3) School textbooks. We all have equal access to those, correct? So why do some learn faster and some slower? The Internet hasn't levelled off hierarchies (of power, of information), not at all. It's simply destroyed some and created others. HOW DOES THE NEW JACK KID DISCOVER WHAT MUSIC SHE WANTS TO LISTEN TO? WHEN? WHERE? Oh, by trawling through thousands upon thousands of sites themselves...thereby becoming (to all intents and purposes) "an expert". DOES EVERYONE DO THIS? DOES EVERYONE DO THIS? Really?
Alternately, they turn to trusted platforms (P4k, DiS etc) who point them in appropriate directions.... which is what has always happened! There has always been hundreds of thousands of music fans, expert in their own fields. The Internet didn't suddenly change that fact: it just confused the field by flooding it with too much information.
the person reading this article
Do they have exactly the same access to information as I do? Really? How so? Are they me?
and
With regard to this point (again), marcusian123, "The information asymmetry is shattered, I can check out American bands the same as the next person."
There's a reason for that.
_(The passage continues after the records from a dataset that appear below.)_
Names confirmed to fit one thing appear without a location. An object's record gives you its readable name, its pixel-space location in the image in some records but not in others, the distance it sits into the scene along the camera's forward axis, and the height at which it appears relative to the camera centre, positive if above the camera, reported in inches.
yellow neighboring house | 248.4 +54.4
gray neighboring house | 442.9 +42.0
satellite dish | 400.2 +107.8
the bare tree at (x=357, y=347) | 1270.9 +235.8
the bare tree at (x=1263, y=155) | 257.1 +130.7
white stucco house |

You're motivated. You have a vested interest in doing so. Most users surfing the Internet do not. (Goes back to the classroom: why do some learn fast, and some slow.) Sure, it means that folk like you no longer need to lean so heavily on folk like me. And that's fine. Doesn't mean the same applies everywhere.
Fair enough, Sean
Here's one: 'Noot D' Noot' from Atlanta, GA just released their second LP (mini album, I guess) on Shakedown Records. These guys are blowing up down south, and have already worked with Sleepy Brown (of Outkast / Dungeon Family fame).
THey are a crazy mix of Fela Kuti, Hawkwind, P-Funk and Neu! and I think someone at DIS will love them.
www.myspace.com/nootdnoot
nootdnoot.blogspot.com/
PS: I am not in this band.
PPS: Sorry for being a twat. I had a negatoid moment.
I've loved the articles so far - they make me feel hopeless and reassured simultaneously. It's like walking on a cushioned tightrope.
Who needs music journalism like we knew it anymore? These days you can share music so easily with
some very cool people everywhere in the world, as well as discussing it in depth with them. The sort of cultural isolation the majority of obsessive music fans went through before the advent of the internet has almost completely gone, therefore relying on the often half-baked, normally dishonest opinions of some ''insiders'' isn't necessary any more. Hence the prolification, especially in the UK, of some serious whinging from has-been music journalists like Everett True.